For features of type "CDS", the phase indicates where the feature begins with reference to the reading frame. The phase is one of the integers 0, 1, or 2, indicating the number of bases that should be removed from the beginning of this feature to reach the first base of the next codon. In other words, a phase of "0" indicates that the next codon begins at the first base of the region described by the current line, a phase of "1" indicates that the next codon begins at the second base of this region, and a phase of "2" indicates that the codon begins at the third base of this region. This is NOT to be confused with the frame, which is simply start modulo 3.

Updated spec:

For features of type "CDS", the phase indicates where the feature begins with reference to the reading frame. The phase is one of the integers 0, 1, or 2, indicating the number of bases that should be removed from the beginning of this feature to reach the first base of the next codon. In other words, a phase of "0" indicates that the next codon begins at the first base of the region described by the current line, a phase of "1" indicates that the next codon begins at the second base of this region, and a phase of "2" indicates that the codon begins at the third base of this region. In the special case of a short CDS features with a length < 3, the Phase may indicate a position beyond the length of the current CDS feature.

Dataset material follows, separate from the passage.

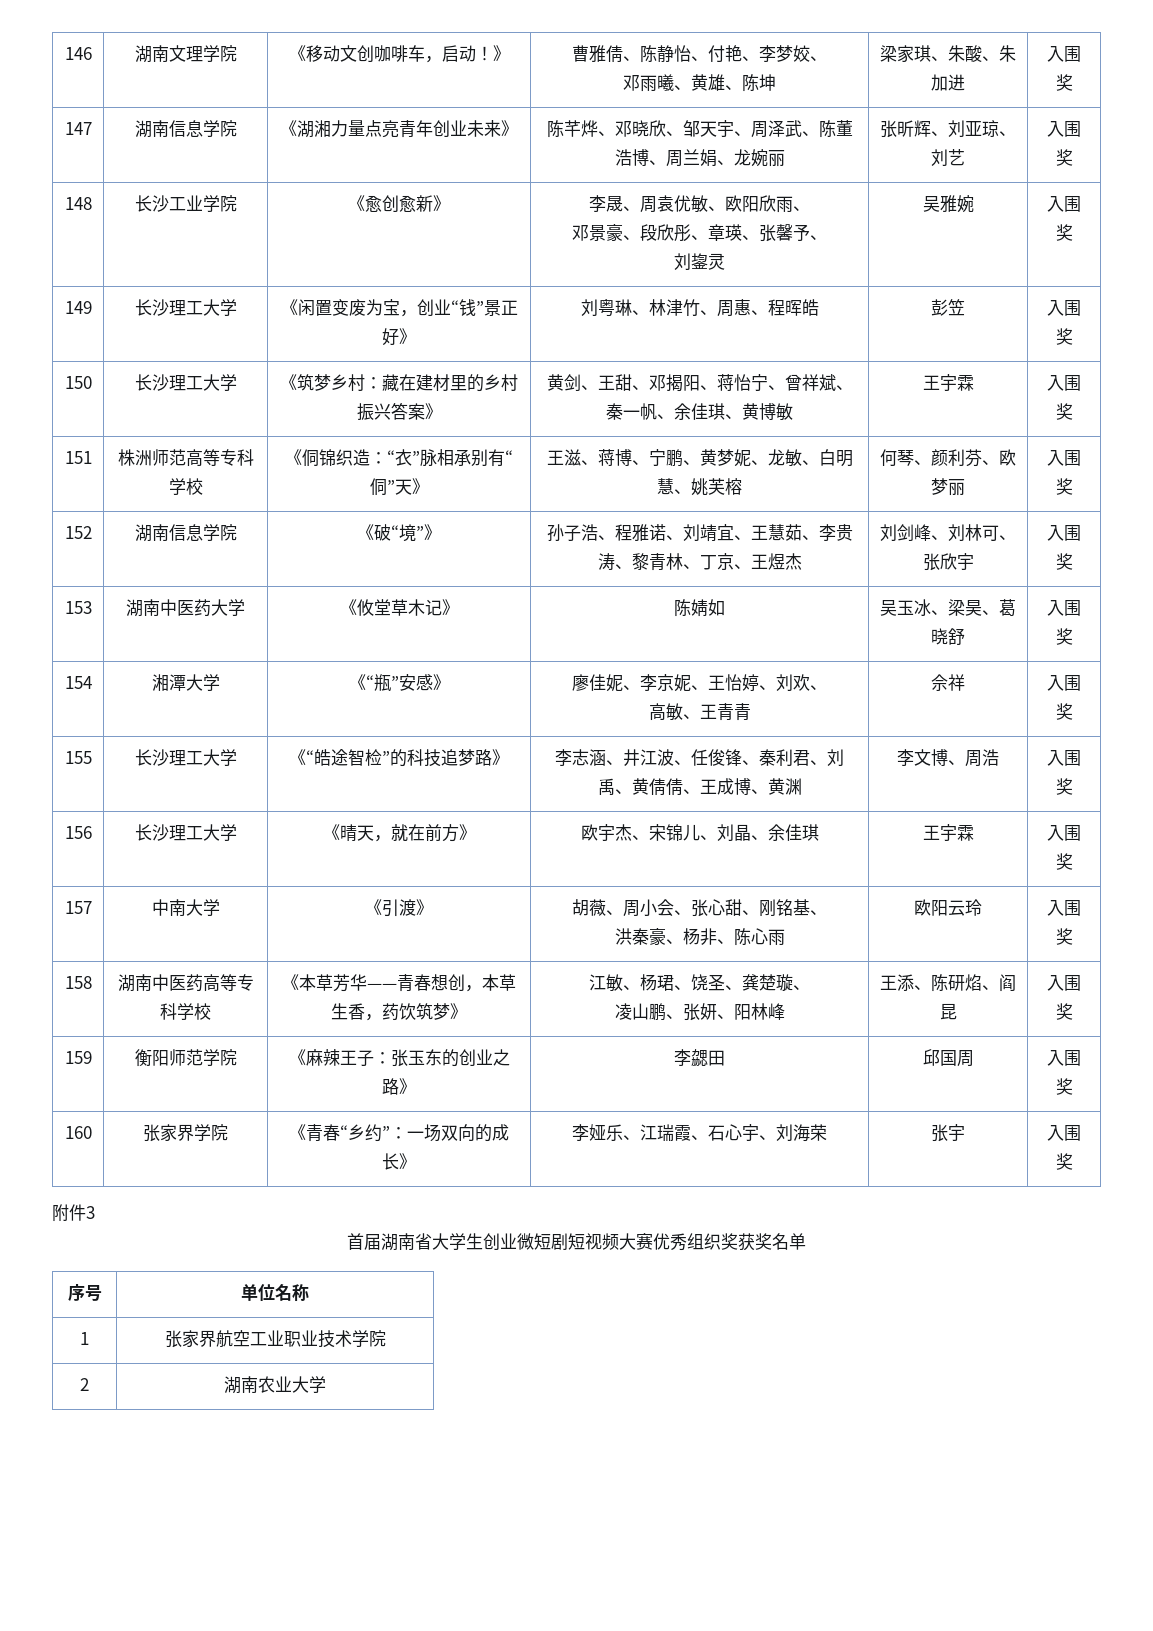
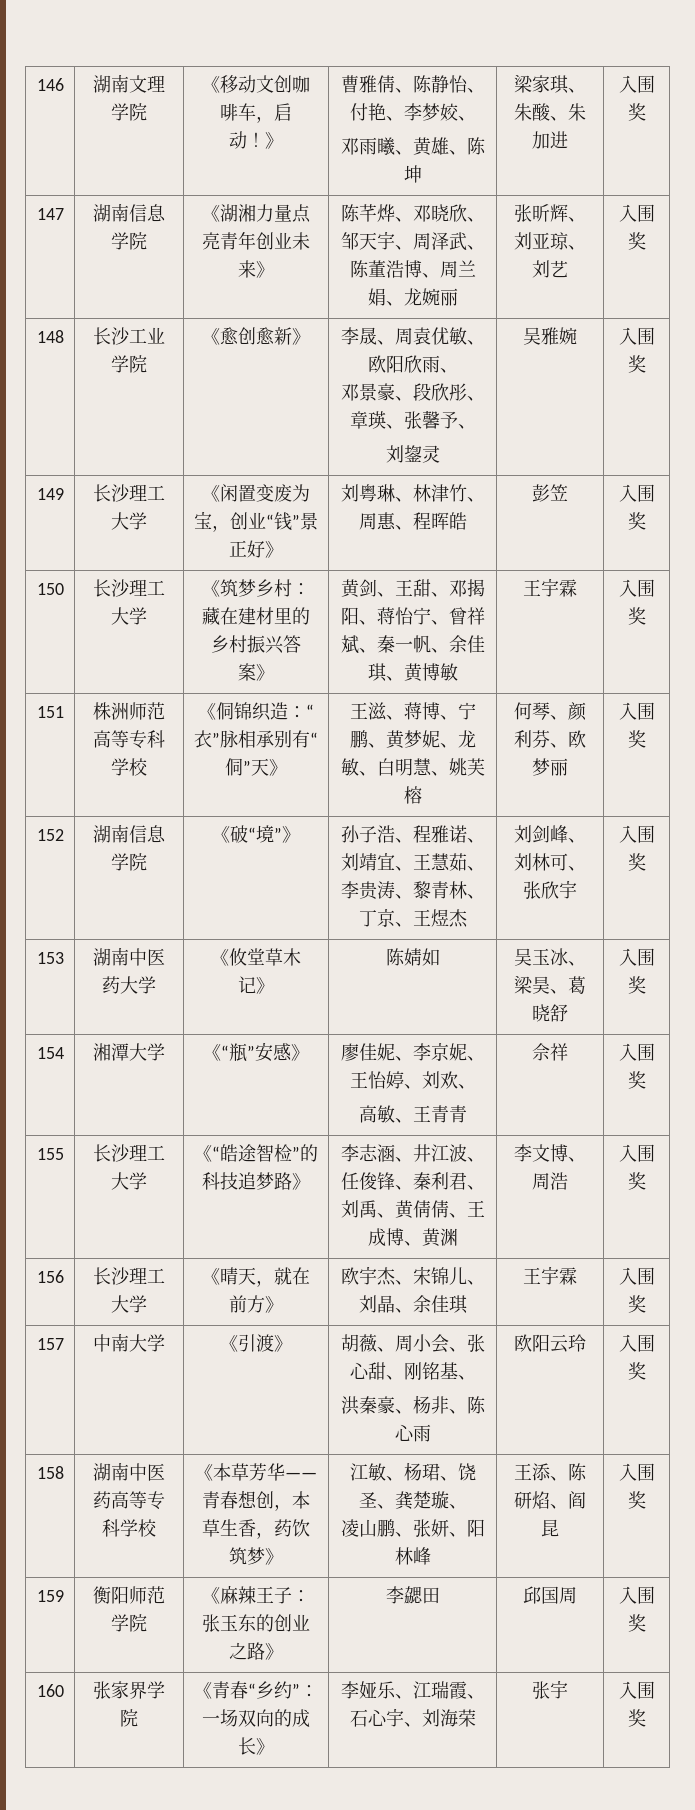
[52,1204,95,1222] [347,1232,806,1251] [67,1284,102,1301] [241,1284,309,1302] [80,1332,89,1345] [164,1330,386,1348] [80,1378,89,1391] [224,1376,326,1394] // 附件3 // 首届湖南省大学生创业微短剧短视频大赛优秀组织奖获奖名单 // 序号 | 单位名称 // 1 | 张家界航空工业职业技术学院 // 2 | 湖南农业大学 -> (646, 1718) none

In that case all nucleotides in the current exon should be added to the codon carried forward from a previous exon and the Phase of the following exon (if one exists) will allow for completion of the current codon. This means that it is possible to for GFF3 to describe a single codon split across 3 different CDS features. While this may not be biologically relevant this type of annotation has been observed and parsers can tolerate this by not trying to start a new codon if (phase + 1 > length(exon)). Phase should NOT to be confused with the reading frame.